Wildcat Campground is a small hike-in campground located in Point Reyes National Seashore near Wildcat Beach in a grassy meadow on a bluff which overlooks the ocean. A small stream that flows into the ocean on the outskirts of the campground, and the nearby Alamere Falls is an amazing 40-foot waterfall, located just a short hike down the beach. Wildcat Camp is accessible from the many miles of trails that criss-cross Point Reyes, but the quickest way to get to it is a 5.6 mile hike on the Coast Trail.

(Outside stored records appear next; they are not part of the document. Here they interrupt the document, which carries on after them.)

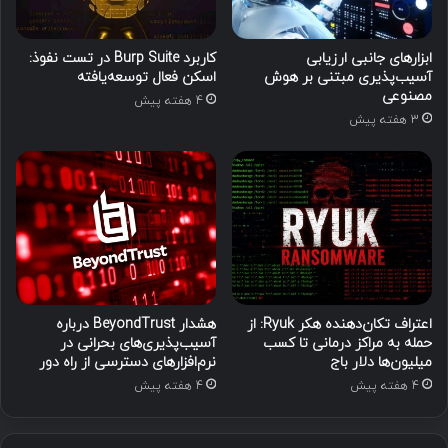
ابزارهای جانبی ارزیابی
کاربرد Burp Suite در تست نفوذ:
آسیب‌پذیری مبتنی بر هوش
اسکن فعال توسعه‌یافته
مصنوعی
4 هفته پیش
3 هفته پیش
اعتراف تکان‌دهنده هکر Ryuk: از
هشدار BeyondTrust درباره
حمله به مراکز درمانی تا کسب
آسیب‌پذیری‌های بحرانی در
میلیون‌ها دلار باج
نرم‌افزارهای دسترسی از راه دور
4 هفته پیش
4 هفته پیش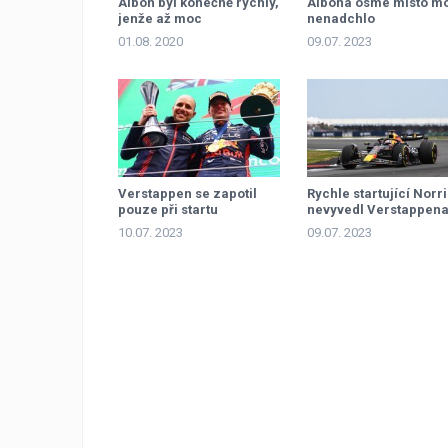
Albon byl konečně rychlý,
Albona osmé místo m
jenže až moc
nenadchlo
01.08. 2020
09.07. 2023
Verstappen se zapotil
Rychle startující Norri
pouze při startu
nevyvedl Verstappena
míry
10.07. 2023
09.07. 2023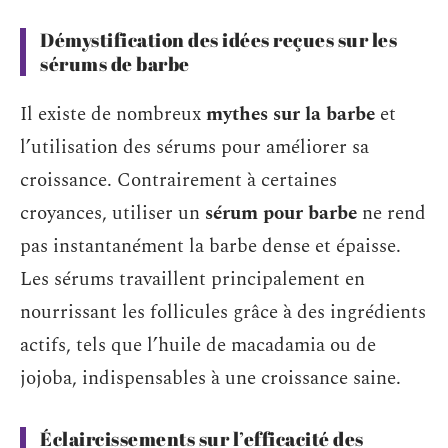
Démystification des idées reçues sur les
sérums de barbe
Il existe de nombreux
mythes sur la barbe
et
l’utilisation des sérums pour améliorer sa
croissance. Contrairement à certaines
croyances, utiliser un
sérum pour barbe
ne rend
pas instantanément la barbe dense et épaisse.
Les sérums travaillent principalement en
nourrissant les follicules grâce à des ingrédients
actifs, tels que l’huile de macadamia ou de
jojoba, indispensables à une croissance saine.
Éclaircissements sur l’efficacité des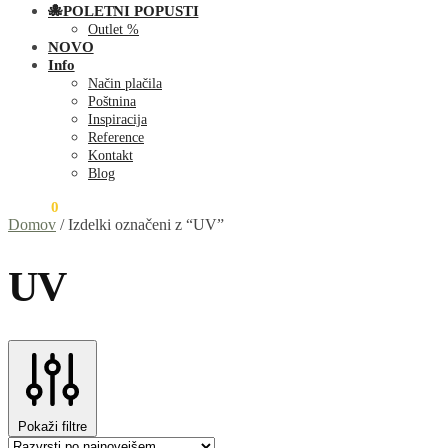
🐙POLETNI POPUSTI
Outlet %
NOVO
Info
Način plačila
Poštnina
Inspiracija
Reference
Kontakt
Blog
0,00
€
0
Domov
/
Izdelki označeni z “UV”
UV
Pokaži filtre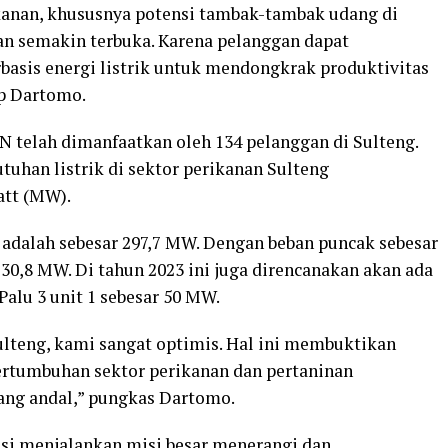
anan, khususnya potensi tambak-tambak udang di
an semakin terbuka. Karena pelanggan dapat
asis energi listrik untuk mendongkrak produktivitas
ap Dartomo.
 telah dimanfaatkan oleh 134 pelanggan di Sulteng.
tuhan listrik di sektor perikanan Sulteng
att (MW).
adalah sebesar 297,7 MW. Dengan beban puncak sebesar
30,8 MW. Di tahun 2023 ini juga direncanakan akan ada
lu 3 unit 1 sebesar 50 MW.
lteng, kami sangat optimis. Hal ini membuktikan
rtumbuhan sektor perikanan dan pertaninan
ang andal,” pungkas Dartomo.
si menjalankan misi besar menerangi dan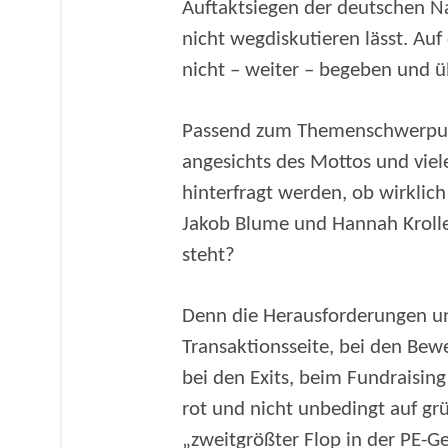
Auftaktsiegen der deutschen N
nicht wegdiskutieren lässt. Auf
nicht – weiter – begeben und ü
Passend zum Themenschwerpunk
angesichts des Mottos und viele
hinterfragt werden, ob wirklich
Jakob Blume und Hannah Krolle
steht?
Denn die Herausforderungen un
Transaktionsseite, bei den Bewe
bei den Exits, beim Fundraisin
rot und nicht unbedingt auf gr
„zweitgrößter Flop in der PE-Ge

There are five single campsites, and three group campsites at Wildcat Campground. Each campsite has a picnic table and food locker, as well as access to vault toilets. Camping at Wildcat Camp is a backpacking experience, you will need to bring all of your supplies with you including water, and pack out all of your trash. Wood burning and campfires are not allowed in Point Reyes National Seashore, however each campsite comes with a barbecue grill that can be used with charcoal. Alternatively you can use a gas camping stove. Pets are not allowed at Wildcat Camp. A backcountry permit must be obtained in person, prior to camping, from the Bear Valley Visitor’s Center.
Wildcat Campground – Bottom Line
Wildcat Camp is a great backpacking destination for the Bay Area. Depending on which trail you start your camping adventure on, you can either hike just over five miles, or ten to get to the campground, the shortest route is to take Coast Trail from Palomarin. There is not much to the campsites at Wildcat Camp, most of which are just a simple clearing in the meadow, with a table an food locker. There are no trees at Wildcat Camp, and thus no shade, so be prepared for some sun if you go. The beach is easily accessible from all of the campsites, and the walk to Alamere Falls is definitely worth it. The best time to go to Wildcat Camp is early spring, as it is largely empty during this time, and the weather is just warm enough to camp.
The best campsites are 5, 6, and 7, as they are located away from the group campsites up on the bluff that overlooks the ocean, providing some great ocean views. The worst campsites are 4 and 8, and if both are occupied neither would have any privacy. For some reason these two campsites are within feet of each other, as if it was a group campsite that they split in half.
The bottom line on Wildcat Camp, is if you are looking for a relatively easy backpacking experience at the beach, this is a great place. If you are looking for a shaded, wooded campground, this is not it, try Glenn Camp, which is also in Point Reyes.
Wildcat Campground Features
|Number of Campsites:||8 campsites – 3 group campsites & 5 individual campsites|
|Drinking Water:||Non dependable – Bring your own water|
|Cell Phone Service:||None|
|Operating Season:||Campground open year-round|
|Geo Coordinates:||37.970428, -122.790464|
|Nearest City/Town:||Point Reyes Station, California|
|Location:||Marin County, California|
|Paved Road Access:||No|
|Proximity to Stores:||Point Reyes Station, CA is about 12 miles away|
|Directions:||From Highway 101 in Marin take the Sir Francis Drake/San Anselmo exit and drive to the town of Olema, which is about 20 miles away on Highway 1. Turn left onto Highway 1 and drive about 9 miles to Olema-Bolinas Road, and turn right and then drive a further 1.5 miles to Mesa Road and turn right. Drive for 6 miles to the parking area at Palomarin Trailhead. To access Wildcat Camp, hike 5.6 miles on the Coast Trail.|
|Web:||Point Reyes National Seashore Campgrounds Website||Twitter:|
|Reservations:||Online Campsite Reservations|
When To Go
What To Do
Hiking – There are miles and miles of hiking trails in Point Reyes National Seashore that are reachable from Wildcat Camp.